I recently spoke with a group of bright, young law students and undergrads from the best schools in the country, including Yale, Georgetown, the University of Chicago and William and Mary. We discussed my new book, In Defense of Internment: The Case for ‘Racial Profiling’ in World War II and the War on Terror (Regnery, a Human Events sister company).
When I mentioned that a large number of those interned in U.S. Department of Justice camps were of European descent, the students showed surprise. “I didn’t know that,” someone said aloud.
Thanks to a left-wing monopoly on the teaching of World War II history, not many other Americans know about these long-forgotten internees, either.
Generations of schoolchildren have been taught to believe that our government threw only ethnic Japanese into camps because of wartime hysteria and anti-Asian bigotry. It’s a convenient myth that allows today’s civil liberties absolutists to guilt-trip America into opposing any use of racial, nationality or religious profiling to protect the homeland.
In fact, enemy aliens from all Axis nations — not just Japan — were subjected to curfews, registration, censorship, exclusion from sensitive areas and internment during World War II. Enemy aliens from Europe and their family members (many of whom were U.S.-born) made up nearly half of the total internee population.
Among them was Arthur D. Jacobs, an American-born son of German immigrants. Jacobs’ father was rounded up in Brooklyn and sent to a temporary internment camp on Ellis Island in late 1944 after his name inexplicably showed up on a Nazi Party list. Though Jacobs later learned that the case against his father was weak, the entire family was resettled at the Crystal City, Texas, internment camp, where he and other ethnic German internees lived side-by-side with ethnic Japanese internees. In January 1946, Jacobs and his family were repatriated to Germany. Just 12 years old, Jacobs was separated from his parents and brother and briefly confined in a German prison called Hohenasperg.
After a harrowing bureaucratic nightmare, he and an older brother, both U.S. citizens, were returned to the United States more than a year later without their parents. Jacobs enlisted in the Air Force and served honorably until 1973, when he left the military to embark on a distinguished business and academic career. He now resides in Tempe, Ariz.
Jacobs has dedicated his retirement years to dispelling politically correct myths about the World War II internment. After President Reagan signed a reparations law in August 1988 that awarded nearly $1.65 billion in restitution to ethnic Japanese interned or evacuated from the West Coast, Jacobs went to court. Motivated not by financial gain but by the drive for historical accuracy, Jacobs argued pointedly that the reparations law unconstitutionally discriminated against internees of European descent in violation of the Equal Protection Clause. Jacobs’ lawsuit was fiercely opposed by every major Japanese-American leader and group in the country. The D.C. Court of Appeals ruled against him, and in October 1992, the U.S. Supreme Court refused without comment to hear Jacobs’ appeal.
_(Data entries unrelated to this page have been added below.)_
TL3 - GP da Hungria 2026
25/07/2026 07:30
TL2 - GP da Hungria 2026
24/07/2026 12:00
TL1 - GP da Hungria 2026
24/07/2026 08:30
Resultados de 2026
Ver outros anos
The apology and reparations for ethnic Japanese (including those born in the camps, those who resisted the draft, those who renounced their U.S. citizenship and those who had gathered intelligence for Japan) perpetuated anger and frustration among European internees and their families, none of whom received an apology or compensation. Even worse, the law created a historical blind spot about the World War II internment episode in the courts and classrooms that persists today.
“Hopefully, history will overcome our nation’s current obsession with the alleged victimization of racial minorities to the extent that the wartime suffering of non-minority citizens such as Arthur D. Jacobs and the thousands of others like him will finally be recognized,” wrote World War II veteran and retired U.S. Naval commander William Hopwood in the afterword to Jacobs’ autobiography. “Fairness and common decency call for it, and our nation owes them no less.”